The carbon removal industry has a transparency problem. A new paper in Nature NPJ Climate Action from Georgia Tech geochemist Chris Reinhard and Yale’s Noah Planavsky argues that without a fundamental shift toward openness, CDR risks remaining a “niche, market-defined practice” when what the climate actually needs is a “trusted, scalable, and democratically governed solution.”
That’s a polite way of saying: the current system is broken.
The Problem With Proprietary Carbon Removal
Today’s voluntary carbon market works roughly like this: a startup claims it removed a certain amount of carbon, lists that amount for sale on a registry, and another company buys it to offset its emissions. The oversight is minimal. The data is often proprietary. The accounting methods vary wildly between providers.
CDR startups guard their methods, cost structures, and performance data as intellectual property. Without regulatory requirements or pressure from corporate buyers demanding disclosure, they have little incentive to share. Reinhard — who co-founded a carbon removal startup he has since divested from — saw this disconnect firsthand.
“The data used to quantify carbon removal and how much it costs need to be transparent — the surest route toward learning what works and building public trust in carbon removal as a solution,” Reinhard told Newswise.
Beyond Tonnes: Community Benefits Matter
The paper makes a case that’s often missing from CDR discussions: carbon removal should deliver benefits communities can actually see and advocate for.
Consider the examples they cite:
- Liming — adding limestone to agricultural soil removes carbon while improving crop yields and reducing erosion. Farmers can see the benefit.
- Coastal restoration — sequesters carbon while strengthening shorelines and supporting fisheries. Coastal communities benefit directly.
- DAC with engagement — Georgia Tech’s own direct air capture work builds community engagement into the design process.
The argument is that carbon removal needs social license to scale. If the only stakeholders who understand a project are the startup and the buyer, the project is vulnerable to the same community opposition that plagues mining, pipelines, and waste facilities. But if local communities benefit from removal activities — better crop yields, cleaner watersheds, new jobs — they become advocates rather than opponents.
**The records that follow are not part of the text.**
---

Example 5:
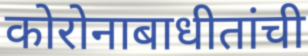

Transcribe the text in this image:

कोरोनाबाधीतांचीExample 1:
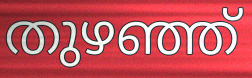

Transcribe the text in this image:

തുഴഞ്ഞ്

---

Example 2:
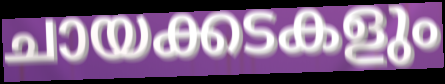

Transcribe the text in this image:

ചായക്കടകളും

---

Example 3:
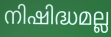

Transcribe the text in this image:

നിഷിദ്ധമല്ല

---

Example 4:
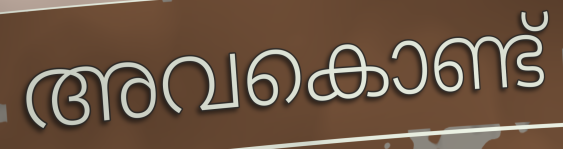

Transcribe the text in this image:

അവകൊണ്ട്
What Radical Transparency Actually Means
Reinhard and Planavsky propose a specific agenda:
- Identify which removal pathways offer the clearest co-benefits — not all methods are equal in terms of community impact
- Publish cost data transparently — the industry currently treats per-tonne costs as trade secrets
- Map where transparency gaps do the most damage — focusing reform where it matters most
- Build policies that make removal reliable, verifiable, and community-centered — not just market-driven
This isn’t just idealism. They’re geochemists who study Earth’s carbon cycle. They understand the technical dimensions of CDR deeply — and they’re arguing that good science alone isn’t enough. You also need good governance.
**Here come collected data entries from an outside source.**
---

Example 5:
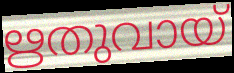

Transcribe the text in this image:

ഋതുവായ്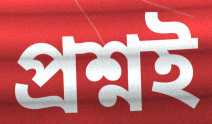
প্রশ্নইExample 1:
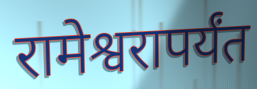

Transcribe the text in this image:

रामेश्वरापर्यंत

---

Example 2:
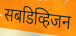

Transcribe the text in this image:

सबडिव्हिजन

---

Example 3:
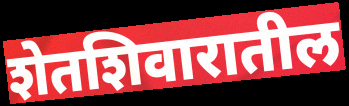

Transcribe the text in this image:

शेतशिवारातील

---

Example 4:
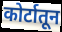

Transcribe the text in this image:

कोर्टातून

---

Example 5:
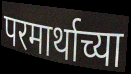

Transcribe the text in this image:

परमार्थाच्याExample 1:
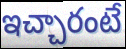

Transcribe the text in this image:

ఇచ్చారంటే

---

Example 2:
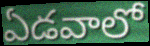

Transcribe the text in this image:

ఏడవాలో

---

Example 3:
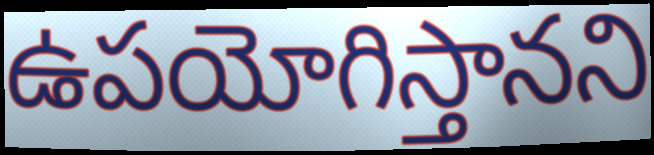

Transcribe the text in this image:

ఉపయోగిస్తానని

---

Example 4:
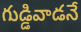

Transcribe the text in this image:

గుడ్డివాడనే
The Connection to Accounting
This paper lands alongside today’s CATF report on biomass certification protocols — and the two reinforce each other. CATF found that most biomass CDR protocols have notable accounting flaws. Reinhard and Planavsky argue that the entire market lacks the transparency needed to catch and fix those flaws.
The combination is a warning: CDR is scaling fast, but its institutional infrastructure — the standards, the oversight, the public accountability — isn’t keeping up. If the industry doesn’t fix this proactively, the voluntary carbon market’s credibility crisis could repeat itself in carbon removal.
And this time, the stakes are higher. We actually need CDR to work.